🤖 AI Summary
This work addresses the challenge of accurately estimating the 6D pose of grasped objects under severe occlusion, where vision-only approaches often fail. To overcome this limitation, we propose a multimodal method that fuses visual and fingertip tactile sensing. Tactile signals are uniformly represented as contact point clouds, and a pixel-wise dense visual-tactile feature fusion network is designed to enable high-precision pose estimation. To facilitate training, we extend the NVIDIA DISE-based synthetic data generation pipeline to jointly produce realistic RGB images and corresponding tactile point clouds.
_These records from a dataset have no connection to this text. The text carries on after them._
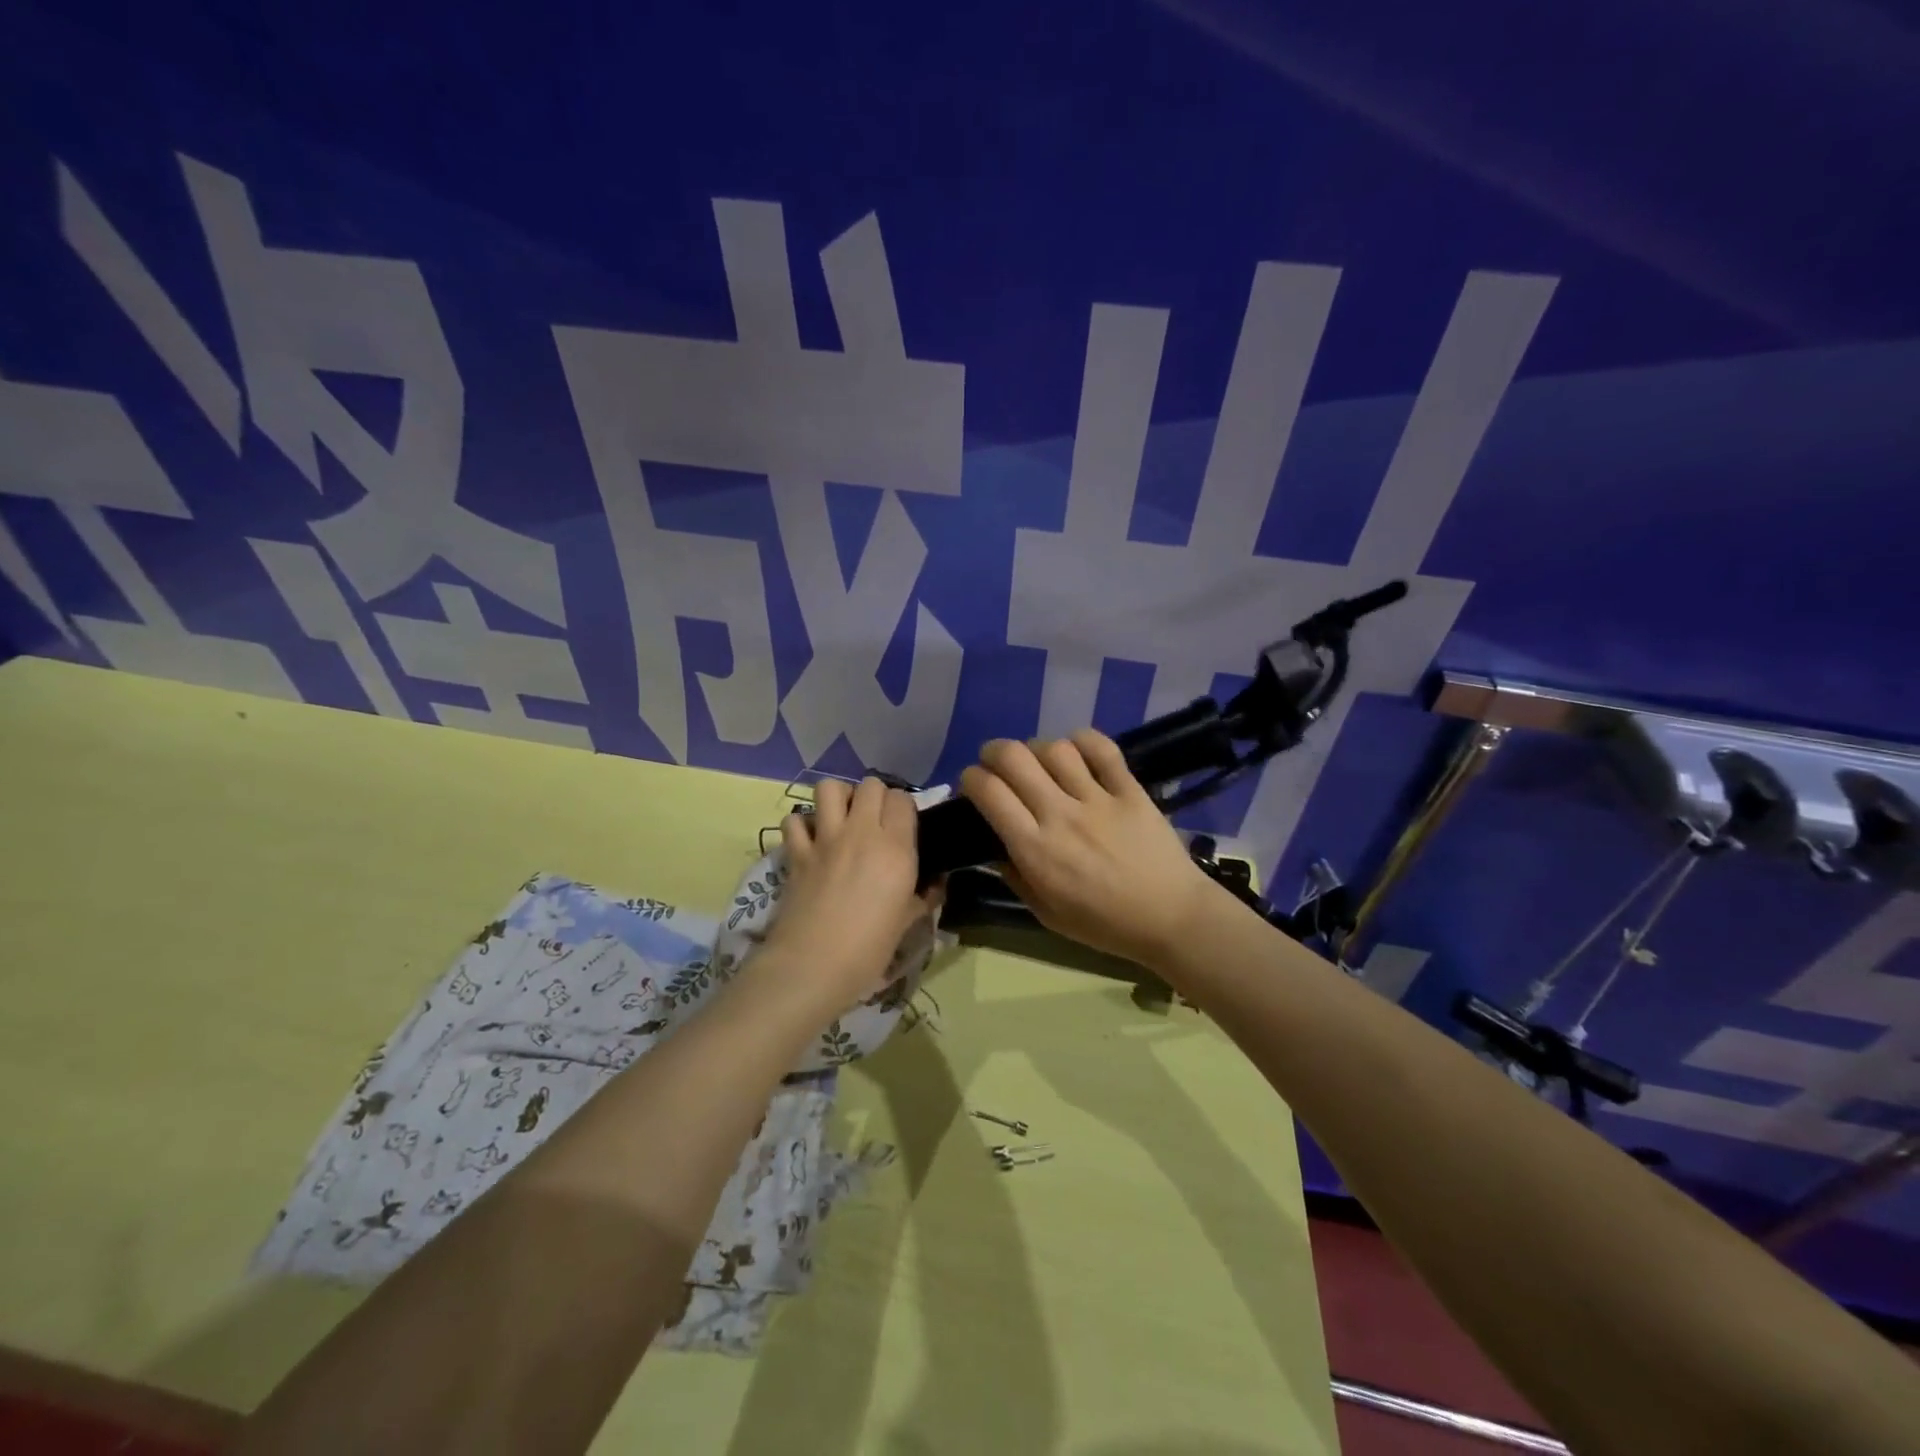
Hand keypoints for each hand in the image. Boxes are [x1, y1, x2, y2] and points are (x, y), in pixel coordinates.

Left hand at [757, 776, 939, 1019]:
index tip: (904, 828)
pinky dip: (801, 825)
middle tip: (875, 822)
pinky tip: (809, 841)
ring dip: (838, 798)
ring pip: (829, 788)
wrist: (814, 966)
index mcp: (896, 847)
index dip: (904, 809)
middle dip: (875, 797)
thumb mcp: (908, 921)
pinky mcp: (796, 852)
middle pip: (870, 785)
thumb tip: (936, 884)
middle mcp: (861, 832)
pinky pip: (794, 820)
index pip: (903, 799)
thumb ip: (925, 895)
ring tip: (842, 819)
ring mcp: (825, 839)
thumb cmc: (869, 948)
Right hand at [960, 732, 1218, 968]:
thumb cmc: (1104, 924)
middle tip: (996, 764)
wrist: (1171, 919)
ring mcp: (1098, 799)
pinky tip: (1077, 750)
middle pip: (1014, 758)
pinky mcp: (1130, 789)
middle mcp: (1061, 815)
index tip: (972, 785)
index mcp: (1035, 849)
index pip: (989, 792)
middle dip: (993, 752)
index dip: (971, 778)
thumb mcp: (1047, 914)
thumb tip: (995, 846)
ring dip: (1037, 749)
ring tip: (1040, 762)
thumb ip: (1015, 877)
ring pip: (1055, 748)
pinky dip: (1084, 740)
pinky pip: (1102, 748)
Experimental results on a real robotic platform demonstrate that our approach significantly outperforms vision-only baselines, and that the model trained on synthetic data generalizes effectively to real-world scenarios.
📝 Abstract
Knowledge of the 6D pose of an object can benefit in-hand object manipulation. Existing 6D pose estimation methods use vision data. In-hand 6D object pose estimation is challenging because of heavy occlusion produced by the robots grippers, which can have an adverse effect on methods that rely on vision data only. Many robots are equipped with tactile sensors at their fingertips that could be used to complement vision data. In this paper, we present a method that uses both tactile and vision data to estimate the pose of an object grasped in a robots hand. The main challenges of this research include 1) lack of standard representation for tactile sensor data, 2) fusion of sensor data from heterogeneous sourcesvision and tactile, and 3) a need for large training datasets. To address these challenges, first, we propose use of point clouds to represent object surfaces that are in contact with the tactile sensor. Second, we present a network architecture based on pixel-wise dense fusion to fuse vision and tactile data to estimate the 6D pose of an object. Third, we extend NVIDIAs Deep Learning Dataset Synthesizer to produce synthetic photo-realistic vision data and the corresponding tactile point clouds for 11 objects from the YCB Object and Model Set in Unreal Engine 4. We present results of simulated experiments suggesting that using tactile data in addition to vision data improves the 6D pose estimate of an in-hand object. We also present qualitative results of experiments in which we deploy our network on real physical robots showing successful transfer of a network trained on synthetic data to a real system.